A Little Free Library Near You is Opening Minds

Pasadena has a history of making sure there is a library no more than one mile from each residence. But now the city has taken proximity to literacy a step further.
Overseen by District 3 Councilmember John Kennedy, the program known as the “Little Free Library” is undergoing tremendous growth. 2929
It started in the late 1990s as a simple way to get more books in the hands of more people, said Susana Porras, Kennedy’s district liaison.

Photo by Shel Segal | OUTLOOK
Photo by Shel Segal | OUTLOOK
Susana Porras, the district liaison for Pasadena District 3’s Councilmember John Kennedy, said she was surprised by the popularity of the Little Free Library in front of her house on Sunset Avenue.

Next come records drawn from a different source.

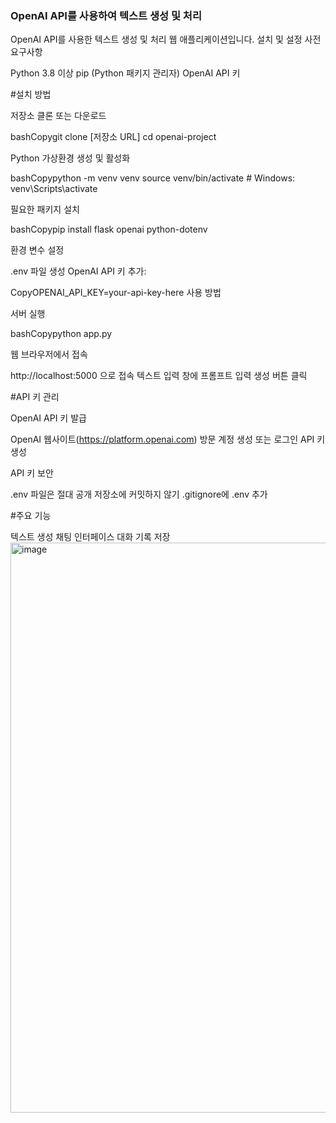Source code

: ### OpenAI API를 사용하여 텍스트 생성 및 처리

OpenAI API를 사용한 텍스트 생성 및 처리 웹 애플리케이션입니다.
설치 및 설정
사전 요구사항

Python 3.8 이상
pip (Python 패키지 관리자)
OpenAI API 키

#설치 방법

저장소 클론 또는 다운로드

bashCopygit clone [저장소 URL]
cd openai-project

Python 가상환경 생성 및 활성화

bashCopypython -m venv venv
source venv/bin/activate  # Windows: venv\Scripts\activate

필요한 패키지 설치

bashCopypip install flask openai python-dotenv

환경 변수 설정


.env 파일 생성
OpenAI API 키 추가:

CopyOPENAI_API_KEY=your-api-key-here
사용 방법

서버 실행

bashCopypython app.py

웹 브라우저에서 접속


http://localhost:5000 으로 접속
텍스트 입력 창에 프롬프트 입력
생성 버튼 클릭

#API 키 관리

OpenAI API 키 발급


OpenAI 웹사이트(https://platform.openai.com) 방문
계정 생성 또는 로그인
API 키 생성


API 키 보안


.env 파일은 절대 공개 저장소에 커밋하지 않기
.gitignore에 .env 추가

#주요 기능

텍스트 생성
채팅 인터페이스
대화 기록 저장
<img width="912" alt="image" src="https://github.com/user-attachments/assets/b5c14b44-5b65-4e34-9b7d-b7172a0554b0">
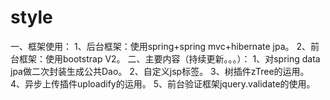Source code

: style
=====
一、框架使用：
1、后台框架：使用spring+spring mvc+hibernate jpa。
2、前台框架：使用bootstrap V2。
二、主要内容（持续更新。。。）：
1、对spring data jpa做二次封装生成公共Dao。
2、自定义jsp标签。
3、树插件zTree的运用。
4、异步上传插件uploadify的运用。
5、前台验证框架jquery.validate的使用。
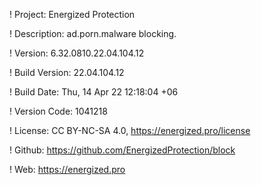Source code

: ! Project: Energized Protection

! Description: ad.porn.malware blocking.

! Version: 6.32.0810.22.04.104.12

! Build Version: 22.04.104.12

! Build Date: Thu, 14 Apr 22 12:18:04 +06

! Version Code: 1041218

! License: CC BY-NC-SA 4.0, https://energized.pro/license

! Github: https://github.com/EnergizedProtection/block

! Web: https://energized.pro

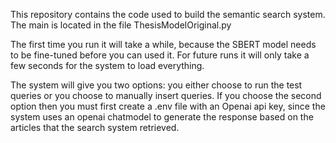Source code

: This repository contains the code used to build the semantic search system. The main is located in the file ThesisModelOriginal.py

The first time you run it will take a while, because the SBERT model needs to be fine-tuned before you can used it. For future runs it will only take a few seconds for the system to load everything.

The system will give you two options: you either choose to run the test queries or you choose to manually insert queries. If you choose the second option then you must first create a .env file with an Openai api key, since the system uses an openai chatmodel to generate the response based on the articles that the search system retrieved.

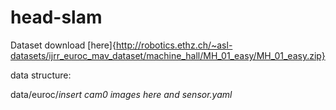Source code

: # head-slam

Dataset download [here]{http://robotics.ethz.ch/~asl-datasets/ijrr_euroc_mav_dataset/machine_hall/MH_01_easy/MH_01_easy.zip}

data structure:

data/euroc/*insert cam0 images here and sensor.yaml*
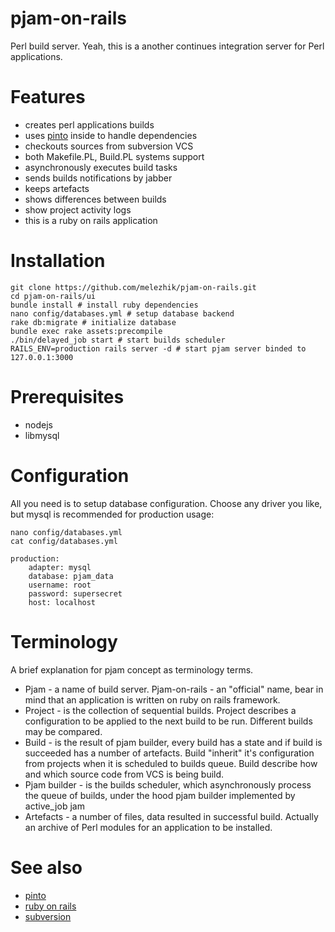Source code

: # pjam-on-rails

Perl build server. Yeah, this is a another continues integration server for Perl applications.

# Features
* creates perl applications builds 
* uses [pinto](https://github.com/thaljef/Pinto) inside to handle dependencies
* checkouts sources from subversion VCS
* both Makefile.PL, Build.PL systems support 
* asynchronously executes build tasks
* sends builds notifications by jabber
* keeps artefacts
* shows differences between builds
* show project activity logs
* this is a ruby on rails application

# Installation

    git clone https://github.com/melezhik/pjam-on-rails.git
    cd pjam-on-rails/ui
    bundle install # install ruby dependencies
    nano config/databases.yml # setup database backend 
    rake db:migrate # initialize database
    bundle exec rake assets:precompile
    ./bin/delayed_job start # start builds scheduler  
    RAILS_ENV=production rails server -d # start pjam server binded to 127.0.0.1:3000
  
# Prerequisites
- nodejs
- libmysql 

# Configuration
All you need is to setup database configuration. Choose any driver you like, but mysql is recommended for production usage:

    nano config/databases.yml
    cat config/databases.yml
    
    production:
        adapter: mysql
        database: pjam_data
        username: root
        password: supersecret
        host: localhost
    
# Terminology

A brief explanation for pjam concept as terminology terms.
 
- Pjam - a name of build server. Pjam-on-rails - an "official" name, bear in mind
that an application is written on ruby on rails framework.
- Project - is the collection of sequential builds. Project describes a configuration to be applied to the next build to be run. Different builds may be compared.
- Build - is the result of pjam builder, every build has a state and if build is succeeded has a number of artefacts. Build "inherit" it's configuration from projects when it is scheduled to builds queue. Build describe how and which source code from  VCS  is being build.  
- Pjam builder - is the builds scheduler, which  asynchronously process the queue of builds, under the hood pjam builder implemented by active_job jam
- Artefacts - a number of files, data resulted in successful build. Actually an archive of Perl modules for an application to be installed.
 
# See also
- [pinto](https://github.com/thaljef/Pinto)
- [ruby on rails](http://rubyonrails.org)
- [subversion](http://subversion.tigris.org)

“It’s basically a little box,” said Porras, who has a Little Free Library in front of her house on Sunset Avenue, near the corner of Orange Grove Boulevard and Fair Oaks Avenue. “You can design it any which way you want.
“You fill it up with books. People take them and it’s based on the honor system. Hopefully, when they take one, they leave one.”
Porras said that when she put the box out in 2012, she wasn’t sure what the outcome would be. The results, she said, have surpassed her greatest expectations. People from as far away as San Francisco have visited her box and taken a book.
“It started out as an experiment,” Porras said. “We didn’t know what would happen with the Little Free Library. We thought it might get vandalized. We thought nobody would take books. It turned out to be great.”
Currently, there are approximately 20 Little Free Libraries in operation with nine more planned for production, Porras said.
Her box has a sponsor, Crown City Estate Sales. That helps keep the library fully stocked.
“We do everything we can to keep it full, but we’re surrounded by three different schools,” she said. “We’ve put other things in there, like school supplies, book markers, and people will take them.”
Other sponsors have included the Pasadena Police Department and Throop Lumber, which has helped build the libraries using damaged materials the company cannot sell.
“The whole point is you’re supposed to try and make them out of recycled material,” Porras said. “They don’t want you to use new materials. They’re supposed to be sustainable.”
In addition, Porras said the Little Free Library is handicap-accessible. The shelf is filled with kids’ books and the top with books for adults.
“People love it,” she said. “They absolutely love the idea of having the Little Free Library in front of their yard. And the demand is so big, it’s just amazing. I have people dropping off bags of books on my porch.”
Kennedy said while having a library within a mile of your house is still a good thing, it might be too far for a small child. The Little Free Library can put books into the hands of youngsters right in their neighborhoods.
“One of the ways we are cutting down the distance for little children is with the Little Free Libraries,” said Kennedy, whose district covers central and northwest Pasadena. “They either can keep the book forever, return the book or provide additional books.”
Kennedy said he believes love of reading and learning is necessary to have a productive society.
“If we can reach the child early enough and have them able to read, we will put them on a track of lifetime learning,” he said. “That learning will ensure that they are productive citizens, productive
students, productive parents and will contribute to society.
“The book opens up new vistas of understanding of the world that the child would not normally have. The book transports the little child to positive environments, new ways of learning, new experiences.”
What really struck Porras about her Little Free Library — nobody has ever tried to vandalize it.
“I thought people were going to draw on there,” she said. “And the doors are
PlexiGlass. They’re very easy to scratch. We did have our little American flag stolen. That’s happened twice, but that’s the worst that’s happened.”